Ticino e Grigioni

Lucendro: la diga della discordia

Scadenza della concessione: lo sbarramento nell'area del San Gottardo è ora al centro di una vertenza fra Ticino e Uri

  • 23 febbraio 2023, 19:16
  • 24 giugno 2023, 04:52
Una veduta dell'impianto

Una veduta dell'impianto

  • archivio tipress
Di: SEIDISERA/Monica Fornasier - John Robbiani

È uno sbarramento idroelettrico nell'area del passo del San Gottardo, ma in territorio interamente ticinese. Eppure il Ticino rischia di perderne il controllo. È la diga del Lucendro, che si colloca ora al centro di una diatriba fra Ticino e Uri. I problemi sono da ricondurre al fatto che l'attuale concessione della diga scadrà alla fine del prossimo anno. E il canton Uri pretende ora di detenere una partecipazione del 55%. AET, che nel 2015 ha acquistato la diga da Alpiq, potrebbe così perdere la gestione della diga, che gli urani vorrebbero trasferire a Energie Uri.

Sulla disputa deve ancora pronunciarsi il Dipartimento federale dell'ambiente, dei trasporti, dell'energia e delle comunicazioni (DATEC). Ma intanto, perchè il canton Uri punta a detenere questa quota? "Finora non c'è stata una grande discussione su questo aspetto perché, da quando esiste la centrale, il 55% dell'acqua che viene turbinata è acqua che in realtà fluirebbe verso il lago di Uri, naturalmente", spiega il consigliere di Stato urano Urban Camenzind. Uri, quindi, vuole quanto gli spetta per natura: acqua che avrebbe a sua disposizione se non venisse deviata artificialmente verso sud. "È davvero fondamentale", aggiunge il ministro, "sapere innanzitutto quale quota deteniamo in questa centrale idroelettrica. Ovviamente in un secondo tempo dovrà essere intavolata una discussione sui diritti vari, che possiamo poi far valere. Per esempio su un'eventuale compensazione dell'elettricità corrispondente, che ci spetterebbe".

Uri e Ticino si scontrano sulle acque del Lucendro

SEIDISERA 23.02.2023, 18:12

Sullo sfondo della questione, c'è poi una crisi energetica in ballo. In settembre nel canton Uri i partiti, e in particolare il PLR, avevano esortato il Governo ad adoperarsi tempestivamente contro una crescita dei prezzi dell'elettricità, e a presentare una strategia energetica. In quell'occasione si auspicava che la questione della diga venisse risolta in tempo utile, invitando di fatto il dipartimento di Camenzind a chiamare in causa Berna.

Il Ticino non sembra però disposto a cedere. "Riteniamo di essere nel giusto", afferma il consigliere di Stato Christian Vitta, osservando che il cantone "ha fatto valere, sulla base, a nostro giudizio, di dispositivi della legge federale, la maggioranza nella proprietà degli impianti e quindi della gestione delle acque".
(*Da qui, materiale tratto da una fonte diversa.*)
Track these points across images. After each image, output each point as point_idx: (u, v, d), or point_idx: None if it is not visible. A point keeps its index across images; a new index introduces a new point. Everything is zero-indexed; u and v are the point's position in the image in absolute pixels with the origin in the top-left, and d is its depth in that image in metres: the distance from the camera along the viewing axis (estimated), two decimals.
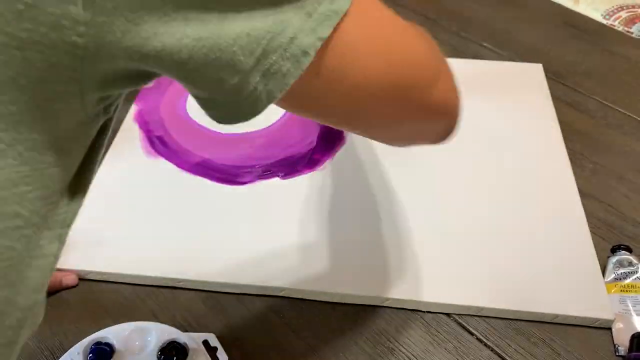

La palla è ora nel campo del DATEC e non si può escludere che il suo responsabile, il consigliere federale Albert Rösti, tenti una mediazione fra Ticino e Uri. Intanto, però, va sottolineato che sul Lucendro i due cantoni discutono da ben 80 anni. La diga venne infatti inaugurata nel 1947 da una società che poi divenne Alpiq. Nel 1942 i due cantoni approvarono una concessione di 40 anni e poi, già nel 1979, il Legislativo ticinese decise di riscattare l'impianto per farlo gestire ad AET. Ticino e Uri discussero a lungo e non trovarono una soluzione. Si decise quindi di rinnovare la concessione ad Alpiq per altri 40 anni, e quindi fino al 2024. Ma già allora era stato detto che non sarebbe stata rinnovata la concessione ad Alpiq. E i due cantoni avrebbero dovuto individuare una soluzione per evitare di trovarsi di nuovo impreparati. Da rilevare che già negli accordi a suo tempo siglati il Ticino "ammetteva", per così dire, che in base alla superficie dei bacini imbriferi il 55% delle acque erano urane.

Questa disputa rischia di aprire altri contenziosi fra cantoni alpini? "Non estenderei questa tematica in maniera generalizzata", risponde Christian Vitta, "in quanto qui siamo di fronte, per quanto riguarda il Lucendro, a un caso molto particolare. Il direttore del DFE afferma quindi che fra i due cantoni i rapporti sono buoni. "Però ognuno evidentemente difende i suoi interessi".

Anche per il Ritom, va ricordato, sorse una situazione analoga. Ma in quel caso si trovò un accordo con i Grigioni: le FFS, che detengono la maggioranza delle quote della diga, hanno in questo senso concordato il versamento di un ammontare una tantum e poi di un rimborso, in luogo del diritto grigionese di ricevere energia gratuita.